> **AUSGEWÄHLTER AUSZUG**:
Madsen - Zwischen den Polen

Madsen sind in diesen Tagen gefragt. Denn irgendwie scheint das die Musikszene wieder zu brauchen: eine greifbare Rockband, ja, auch deutschsprachig. Eine mit Profil. Und eine, die wie kaum eine andere Band dazu geeignet sein könnte, zwischen den beiden Polen „Mainstream“ und „Underground“ hin- und herzupendeln. Wir sind Helden haben da, wenn auch unfreiwillig, versagt, weil sie zu etwas stilisiert wurden, dem keine Band gerecht werden kann. Und weil sie akzeptiert haben, sich das Etikett „Deutschrock“ aufdrücken zu lassen. Madsen selbst haben sich der emotionalen Rockmusik verschrieben; nicht mehr, aber auch nicht weniger. Keine Konsumkritik, keine musikalischen Anleihen an Formen, die in dieser Zeit zuhauf wiederbelebt werden. Madsen machen Rockmusik im eigentlichen Sinne.

> **BEREITGESTELLTES MATERIAL**:
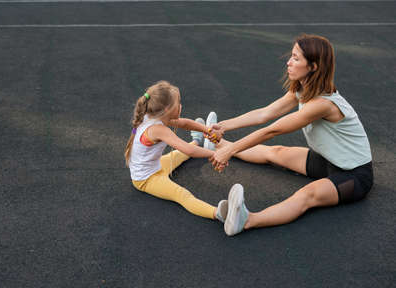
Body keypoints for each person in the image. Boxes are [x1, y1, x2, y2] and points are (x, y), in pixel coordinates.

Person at [207, 34, 373, 236]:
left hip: (354, 175)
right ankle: (218, 145)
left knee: (306, 195)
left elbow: (273, 130)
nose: (288, 62)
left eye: (295, 58)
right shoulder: (304, 89)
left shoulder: (323, 104)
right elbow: (265, 114)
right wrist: (223, 127)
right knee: (276, 152)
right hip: (326, 161)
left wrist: (233, 150)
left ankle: (247, 220)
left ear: (313, 66)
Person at [124, 80, 228, 222]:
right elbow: (189, 150)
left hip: (155, 165)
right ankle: (218, 213)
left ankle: (198, 141)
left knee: (178, 154)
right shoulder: (158, 129)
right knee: (182, 195)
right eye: (178, 103)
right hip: (146, 179)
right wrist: (217, 154)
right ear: (167, 109)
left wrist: (207, 130)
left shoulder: (156, 115)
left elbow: (184, 123)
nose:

> **AUFGABENSTELLUNG**:
(a) Nenne alle Begriffe, die im Text über die Band Madsen in Anführungszeichen stehen.
(b) Schreibe den Text über die Band Madsen im selben Ton mit einigen Sätzen weiter.
Die Datensätze haben keinen Bezug zum Text über die Band Madsen.

> **LÖSUNGEN**:
(a) Mainstream, Underground, Deutschrock

(b)
Das war nicht immer so: Ende der Neunziger, damals noch unter dem Namen „Hoerstuaz“, machte man Musik, die sich schneller totgelaufen hatte als jede andere Musikform. Der Crossover. Nach versiebtem Majordebüt bei BMG wurde die Band zu Grabe getragen, aus ihrer Asche entstand „Madsen“, benannt nach dem Nachnamen drei der fünf Bandmitglieder. Und heute, wieder bei einem Major-Plattenlabel gelandet, sieht die Zukunft endlich rosig aus. Zeit, sich mit Sänger Sebastian und Gitarrist Johannes über altes und neues zu unterhalten.

Ihr werdet gerne als Newcomer Band gehandelt. Ist euch das ganz recht?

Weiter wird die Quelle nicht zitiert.